3 janvier 2020 / Hervé Kempf, Emilie Massemin et Nnoman Cadoret (Reporterre)



Une centaine de mal logés et leurs soutiens ont investi un immeuble abandonné au centre de Paris. Il était habité depuis plusieurs jours. L’enjeu : offrir un foyer aux sans logis et poser dans le débat public la question de la crise du logement pour les classes populaires.

 Dimanche 5 janvier 2020

Ce dimanche en fin de matinée, une centaine de personnes mal logées et leurs soutiens se sont installées dans l’immeuble vide, 18 rue du Croissant, dans le 2e arrondissement de Paris. Cet ancien commissariat était occupée par plusieurs personnes depuis jeudi soir (voir ci-dessous).

Jacques Boutault, maire du IIe arrondissement, soutient l’occupation.

Le maire écologiste de l’arrondissement, Jacques Boutault, était présent et a pris la parole, en soutien aux occupants. En 2016, avec d’autres élus écologistes, il s’était opposé au projet de transformer l’immeuble en hôtel de luxe, soulignant le besoin de logements à Paris. M. Boutault est passé vendredi 3 janvier, au début de l’occupation, et en témoigne officiellement, selon un document transmis à Reporterre :

Attestation de Jacques Boutault.

Vikash Dorhasoo, ancien joueur de football et candidat France insoumise dans le XVIIIe arrondissement, a aussi pris la parole ce dimanche en soutien aux mal logés :

L’ancien commissariat est vide depuis l’été. Il est devenu la propriété de la chaîne d’hôtels CitizenM, spécialisée dans le tourisme de luxe. Placardé à l’entrée de l’immeuble, un permis de construire est daté d’octobre 2016 et a été prorogé en novembre 2018. Le pannonceau indique qu’est prévue la construction « après démolition » d’un « hôtel de tourisme (84 chambres) ».

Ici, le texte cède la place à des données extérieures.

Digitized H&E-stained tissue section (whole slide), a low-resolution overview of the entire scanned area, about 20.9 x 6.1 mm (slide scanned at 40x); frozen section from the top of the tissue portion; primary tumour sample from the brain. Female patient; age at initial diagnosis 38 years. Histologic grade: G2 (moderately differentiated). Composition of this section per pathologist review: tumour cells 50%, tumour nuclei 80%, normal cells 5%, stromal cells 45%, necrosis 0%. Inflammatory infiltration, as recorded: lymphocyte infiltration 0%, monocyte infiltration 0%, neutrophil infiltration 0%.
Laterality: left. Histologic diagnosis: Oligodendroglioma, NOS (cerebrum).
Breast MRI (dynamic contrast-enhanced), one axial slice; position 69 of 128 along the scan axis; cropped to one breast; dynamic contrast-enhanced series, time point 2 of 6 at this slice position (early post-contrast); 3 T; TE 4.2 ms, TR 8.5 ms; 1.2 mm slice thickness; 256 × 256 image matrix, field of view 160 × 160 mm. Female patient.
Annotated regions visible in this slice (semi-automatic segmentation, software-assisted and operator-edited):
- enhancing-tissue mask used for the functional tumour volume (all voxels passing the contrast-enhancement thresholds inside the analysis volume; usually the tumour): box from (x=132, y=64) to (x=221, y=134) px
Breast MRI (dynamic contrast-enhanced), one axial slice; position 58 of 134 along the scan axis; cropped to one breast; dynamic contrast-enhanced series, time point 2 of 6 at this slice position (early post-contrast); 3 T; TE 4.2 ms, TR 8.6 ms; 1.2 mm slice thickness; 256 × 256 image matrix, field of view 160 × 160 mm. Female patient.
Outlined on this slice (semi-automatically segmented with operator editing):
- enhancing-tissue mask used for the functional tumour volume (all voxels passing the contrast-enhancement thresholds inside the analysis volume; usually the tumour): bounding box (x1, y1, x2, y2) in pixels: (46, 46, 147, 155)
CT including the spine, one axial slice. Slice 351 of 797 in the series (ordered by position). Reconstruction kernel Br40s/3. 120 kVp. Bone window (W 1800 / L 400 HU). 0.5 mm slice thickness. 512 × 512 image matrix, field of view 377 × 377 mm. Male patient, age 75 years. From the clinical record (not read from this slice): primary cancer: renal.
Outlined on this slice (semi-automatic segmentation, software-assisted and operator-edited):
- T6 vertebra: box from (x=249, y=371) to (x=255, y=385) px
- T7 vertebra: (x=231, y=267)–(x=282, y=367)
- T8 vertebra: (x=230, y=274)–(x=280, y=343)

Dans la cuisine, la vie s’organise.

Le calvaire d’une famille mal-logée à Paris

Nous avons recueilli le témoignage d’une des familles qui occupent l’immeuble rue du Croissant. Le voici :

Amel [*], 37 ans, trois enfants de 10, 3 et 2 ans

« Quand mon mari, mon fils et moi avons quitté l’Algérie pour venir à Paris en 2013, un ami nous a hébergés quelques jours dans le XIe arrondissement. Nous avons immédiatement inscrit notre fils, alors âgé de quatre ans, à l’école la plus proche.

Nous avons d’abord loué 350 euros par mois une pièce chez une dame âgée qui habitait seule dans un appartement HLM du XIXe. Nous nous sommes installés à trois dans une petite chambre de 10 mètres carrés. Mais nous sommes partis au bout de six mois, à cause d’une autre locataire qui était constamment ivre et menaçante.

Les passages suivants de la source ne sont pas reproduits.